_WHAT NEEDS TO BE DONE_.
Go through the records, and copy each line in which the string "Meine" is present.

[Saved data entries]
- - -

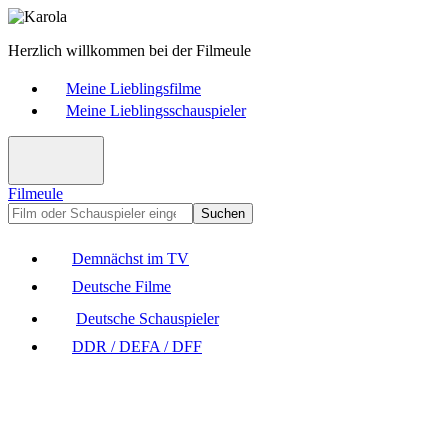
Herzlich willkommen bei der Filmeule
Meine Lieblingsfilme
Meine Lieblingsschauspieler
Filmeule
Suchen
Demnächst im TV
Deutsche Filme
Deutsche Schauspieler
DDR / DEFA / DFF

- - -

_ANSWER TO THIS EXERCISE_.
Meine Lieblingsfilme
Meine Lieblingsschauspieler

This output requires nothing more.